There is also this thread:

http://forum.xda-developers.com/showpost.php?p=55755929&postcount=315


----------



## Captainbob

deaddeeds said:


> http://forum.xda-developers.com/showthread.php?p=55757940#post55757940
> 
> We will have to wait and see, but I am not giving up my rooted S4 for Tivo. Way too much bloatware from big red to go back.


Buy a Nexus phone. My Nexus 4 has no bloatware,* always has the latest version of Android, as soon as it is released *and I don't have to root it and possibly screw up it's functionality with different apps.


----------



## Endymion_

Sadly, "buy a Nexus phone" is not an honest alternative here. Although it is free of garbage apps that AT&T, T-Mobile, Verizon and other carriers load down their phones with, there are still (surprisingly) far too many things that you just can't do on a completely carrier-free unlocked phone or tablet. That includes the Nexus line, too. The Nexus line serves a good purpose and are absolutely a great value, but the additional functionality that root (or even CFW) provide will never be replaced by just using a different phone or tablet.

We just have to sit tight, this will get licked, no doubt about it.


----------



## mrsean

Endymion_ said:


> Sadly, "buy a Nexus phone" is not an honest alternative here.


Especially, if you're on VZW. Google is done with them as far as the Nexus brand is concerned.


----------



## tomhorsley

It does seem like a custom kernel could permanently solve the problem by hooking into every known interface an app might use and artificially changing the results of service calls made by certain apps .


----------



## Big Boy Laroux

Tivo app not working? Solution - go buy a new phone! Yeesh.

I don't care that much about bloatware on my G2, I just ignore it. But the customization options available using something like Xposed are the reason I root. Even the stock android experience can be bettered with xposed mods like XGELS.

But anyway, I also await word on a solution. So far, the xda thread is full of equally "helpful" solutions like kmttg and streambaby, which are great and all, but do not solve this issue nor answer the question.


----------



## Nyce_1

I posted this in the other thread, but not sure if it's truly a good solution or not, but have any of you tried the app: "Triangle Away"? It resets the flash counter embedded in the device. I experimented with rooting my Note 2 (about a year ago) and installed custom ROMs, but came into an issue where some apps wouldn't fully function on my tinkered device. I used Triangle Away to set my counter back to 0 and some apps worked flawlessly after. 

worth a try. free app in Play Store.


----------



## elborak

Why don't you try it and tell us if it works?


----------



## Big Boy Laroux

triangle away is meant to reset the counter, if you have flashed a custom ROM. I don't believe it does anything if you have only rooted.

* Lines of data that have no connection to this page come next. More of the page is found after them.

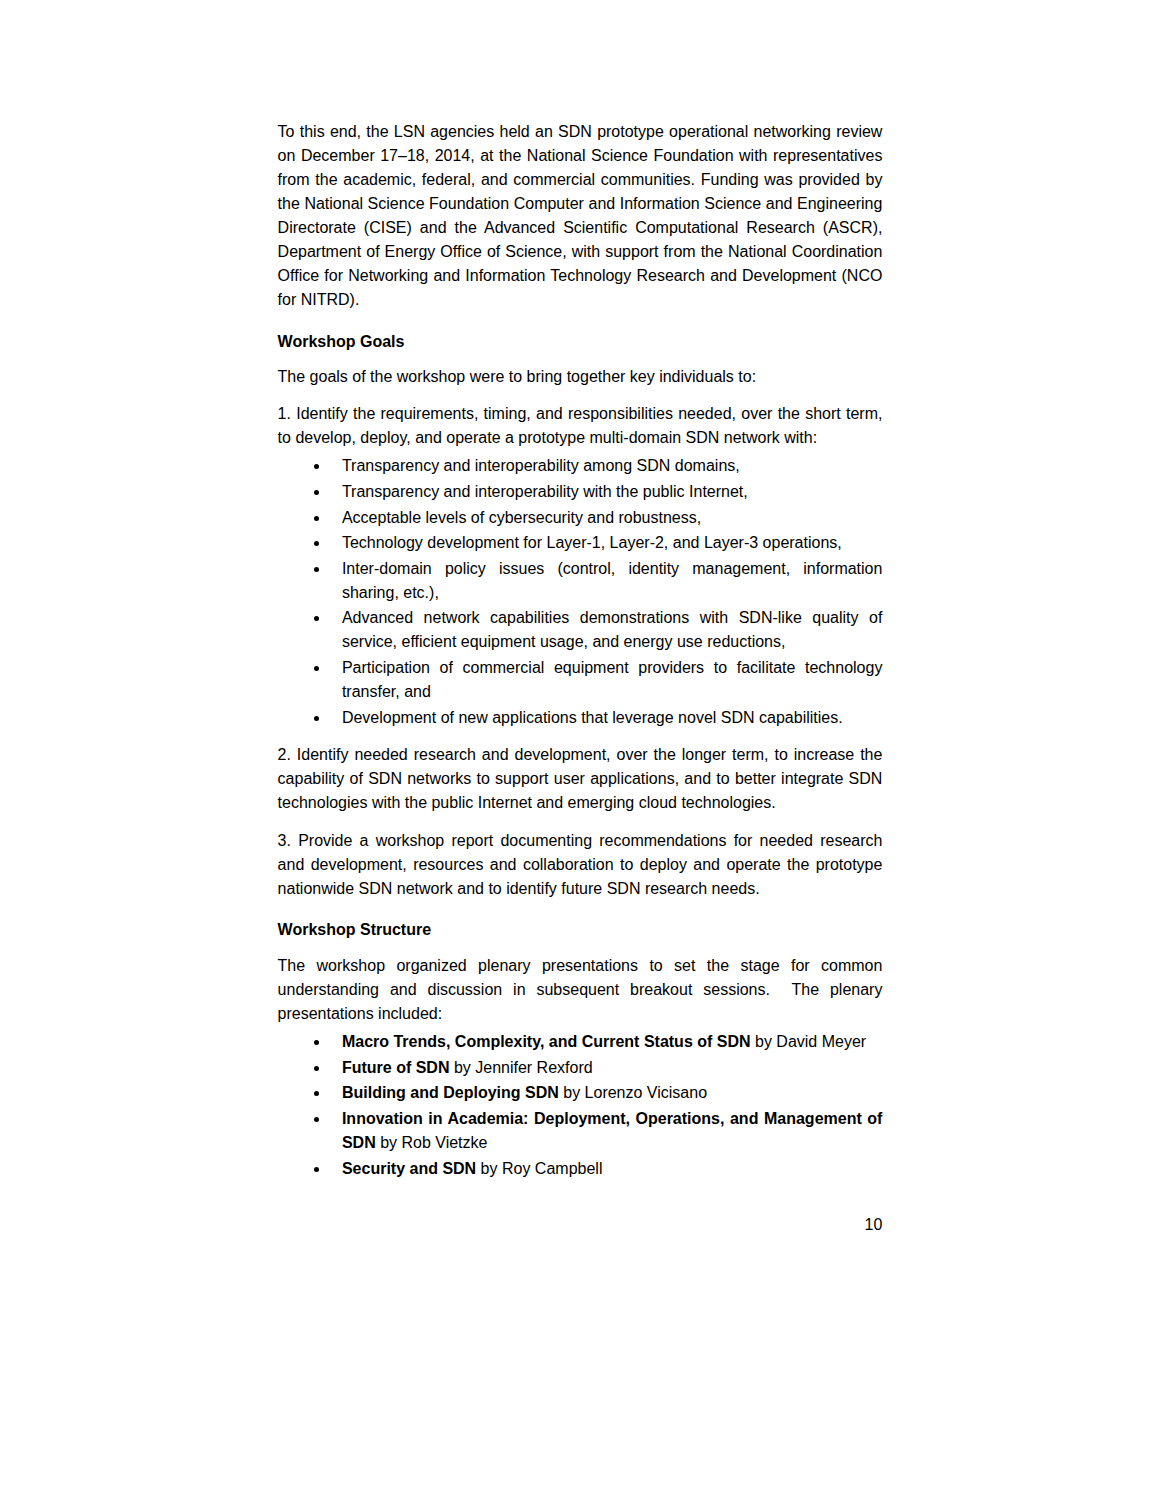To this end, the LSN agencies held an SDN prototype operational networking review on December 17–18, 2014, at the National Science Foundation with representatives from the academic, federal, and commercial communities. Funding was provided by the National Science Foundation Computer and Information Science and Engineering Directorate (CISE) and the Advanced Scientific Computational Research (ASCR), Department of Energy Office of Science, with support from the National Coordination Office for Networking and Information Technology Research and Development (NCO for NITRD).
Workshop Goals
The goals of the workshop were to bring together key individuals to:
1. Identify the requirements, timing, and responsibilities needed, over the short term, to develop, deploy, and operate a prototype multi-domain SDN network with:
Transparency and interoperability among SDN domains,
Transparency and interoperability with the public Internet,
Acceptable levels of cybersecurity and robustness,
Technology development for Layer-1, Layer-2, and Layer-3 operations,
Inter-domain policy issues (control, identity management, information sharing, etc.),
Advanced network capabilities demonstrations with SDN-like quality of service, efficient equipment usage, and energy use reductions,
Participation of commercial equipment providers to facilitate technology transfer, and
Development of new applications that leverage novel SDN capabilities.
2. Identify needed research and development, over the longer term, to increase the capability of SDN networks to support user applications, and to better integrate SDN technologies with the public Internet and emerging cloud technologies.
3. Provide a workshop report documenting recommendations for needed research and development, resources and collaboration to deploy and operate the prototype nationwide SDN network and to identify future SDN research needs.
Workshop Structure
The workshop organized plenary presentations to set the stage for common understanding and discussion in subsequent breakout sessions. The plenary presentations included:
Macro Trends, Complexity, and Current Status of SDN by David Meyer
Future of SDN by Jennifer Rexford
Building and Deploying SDN by Lorenzo Vicisano
Innovation in Academia: Deployment, Operations, and Management of SDN by Rob Vietzke
Security and SDN by Roy Campbell
10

It looks like there may be more to this issue besides root, as people are reporting in other threads that they are not rooted and still get the message.


----------



## tomhorsley

I did see an app for using root access to lock and unlock the boot loader, so that might be worth a try as well. I may experiment this weekend with my old nexus 7 which I am perfectly willing to screw up and just reflash to stock if it gets too bad. Be interesting to see if merely having an unlocked boot loader makes the tivo app object.


----------



## aridon

I'm rooted and no streaming. Doesn't make sense. I can rip the shows off the TiVo to my PC and do all kinds of things with them but not a rooted phone. Idiots.


----------



## Nyce_1

elborak said:


> Why don't you try it and tell us if it works?

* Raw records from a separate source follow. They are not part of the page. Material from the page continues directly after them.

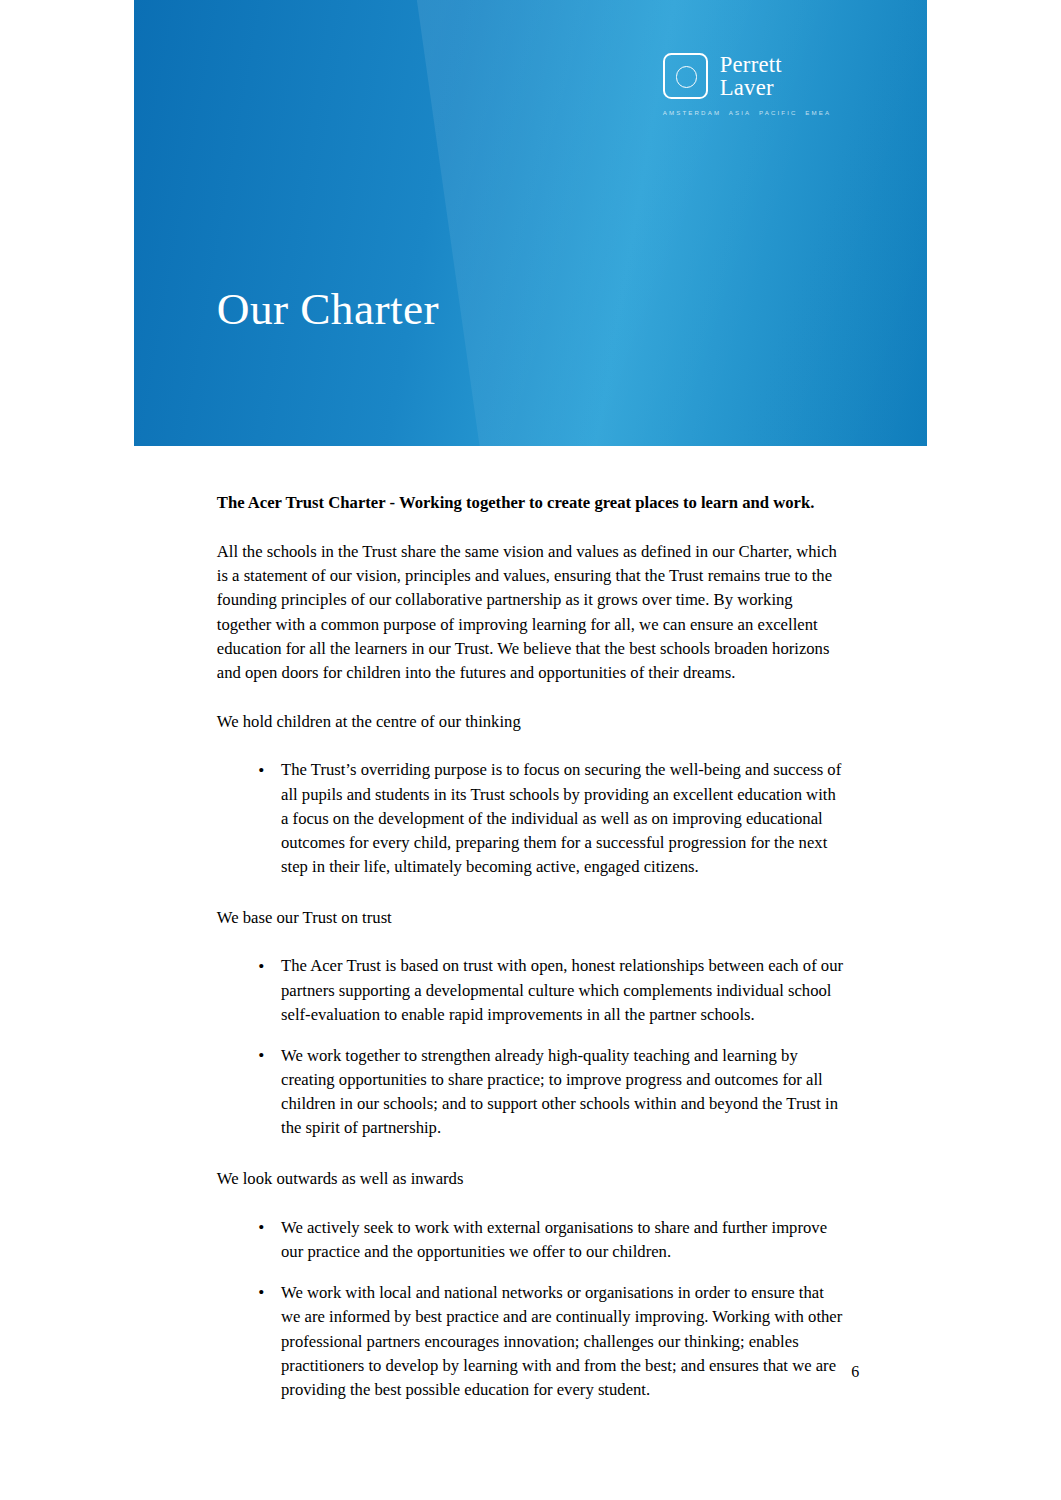Perrett
Laver
Amsterdam Asia Pacific EMEA
Our Charter
The Acer Trust Charter - Working together to create great places to learn and work.
All the schools in the Trust share the same vision and values as defined in our Charter, which is a statement of our vision, principles and values, ensuring that the Trust remains true to the founding principles of our collaborative partnership as it grows over time. By working together with a common purpose of improving learning for all, we can ensure an excellent education for all the learners in our Trust. We believe that the best schools broaden horizons and open doors for children into the futures and opportunities of their dreams.
We hold children at the centre of our thinking
The Trust’s overriding purpose is to focus on securing the well-being and success of all pupils and students in its Trust schools by providing an excellent education with a focus on the development of the individual as well as on improving educational outcomes for every child, preparing them for a successful progression for the next step in their life, ultimately becoming active, engaged citizens.
We base our Trust on trust
The Acer Trust is based on trust with open, honest relationships between each of our partners supporting a developmental culture which complements individual school self-evaluation to enable rapid improvements in all the partner schools.
We work together to strengthen already high-quality teaching and learning by creating opportunities to share practice; to improve progress and outcomes for all children in our schools; and to support other schools within and beyond the Trust in the spirit of partnership.
We look outwards as well as inwards
We actively seek to work with external organisations to share and further improve our practice and the opportunities we offer to our children.
We work with local and national networks or organisations in order to ensure that we are informed by best practice and are continually improving. Working with other professional partners encourages innovation; challenges our thinking; enables practitioners to develop by learning with and from the best; and ensures that we are providing the best possible education for every student.
6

streaming works perfectly on all of my android devices. just trying to help.


----------



## slowbiscuit

Nyce_1 said:


> I posted this in the other thread, but not sure if it's truly a good solution or not, but have any of you tried the app: "Triangle Away"? It resets the flash counter embedded in the device. I experimented with rooting my Note 2 (about a year ago) and installed custom ROMs, but came into an issue where some apps wouldn't fully function on my tinkered device. I used Triangle Away to set my counter back to 0 and some apps worked flawlessly after.
> 
> worth a try. free app in Play Store.


It's Samsung only, so cuts out a ton of other Android.


----------



## slowbiscuit

Endymion_ said:


> Sadly, "buy a Nexus phone" is not an honest alternative here. Although it is free of garbage apps that AT&T, T-Mobile, Verizon and other carriers load down their phones with, there are still (surprisingly) far too many things that you just can't do on a completely carrier-free unlocked phone or tablet. That includes the Nexus line, too. The Nexus line serves a good purpose and are absolutely a great value, but the additional functionality that root (or even CFW) provide will never be replaced by just using a different phone or tablet.
> 
> We just have to sit tight, this will get licked, no doubt about it.

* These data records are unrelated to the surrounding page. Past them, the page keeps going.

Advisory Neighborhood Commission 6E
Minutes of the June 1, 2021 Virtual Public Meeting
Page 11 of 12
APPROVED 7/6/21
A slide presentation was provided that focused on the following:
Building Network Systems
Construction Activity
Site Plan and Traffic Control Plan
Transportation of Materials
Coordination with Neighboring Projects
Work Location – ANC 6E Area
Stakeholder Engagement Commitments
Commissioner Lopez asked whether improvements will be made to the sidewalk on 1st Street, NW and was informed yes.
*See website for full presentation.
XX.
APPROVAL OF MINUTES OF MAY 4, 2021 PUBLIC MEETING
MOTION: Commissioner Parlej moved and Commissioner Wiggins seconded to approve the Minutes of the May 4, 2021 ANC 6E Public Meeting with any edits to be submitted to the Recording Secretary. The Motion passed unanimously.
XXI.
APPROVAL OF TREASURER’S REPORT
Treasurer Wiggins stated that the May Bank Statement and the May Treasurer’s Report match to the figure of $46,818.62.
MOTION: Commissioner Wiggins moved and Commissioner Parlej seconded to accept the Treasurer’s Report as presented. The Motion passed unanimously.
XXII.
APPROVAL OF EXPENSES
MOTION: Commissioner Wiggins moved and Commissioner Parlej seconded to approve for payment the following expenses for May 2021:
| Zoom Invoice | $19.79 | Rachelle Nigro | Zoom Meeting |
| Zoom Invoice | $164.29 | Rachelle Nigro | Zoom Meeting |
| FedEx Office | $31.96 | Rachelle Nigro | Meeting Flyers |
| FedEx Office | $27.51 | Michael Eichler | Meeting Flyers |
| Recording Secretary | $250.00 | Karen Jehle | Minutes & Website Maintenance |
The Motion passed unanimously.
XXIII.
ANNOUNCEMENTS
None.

I have no idea what you're talking about when you say a Nexus can't do stuff a carrier-locked phone can do. Plenty of carrier-specific stuff can be sideloaded if you really want their crap. The only thing I know of, offhand, is you can't run alternative payment systems like ISIS (now Softcard) because Nexus has Google Wallet (and even that can be worked around with RootCloak). Please provide examples, I have a Nexus 5 and nothing I want is missing.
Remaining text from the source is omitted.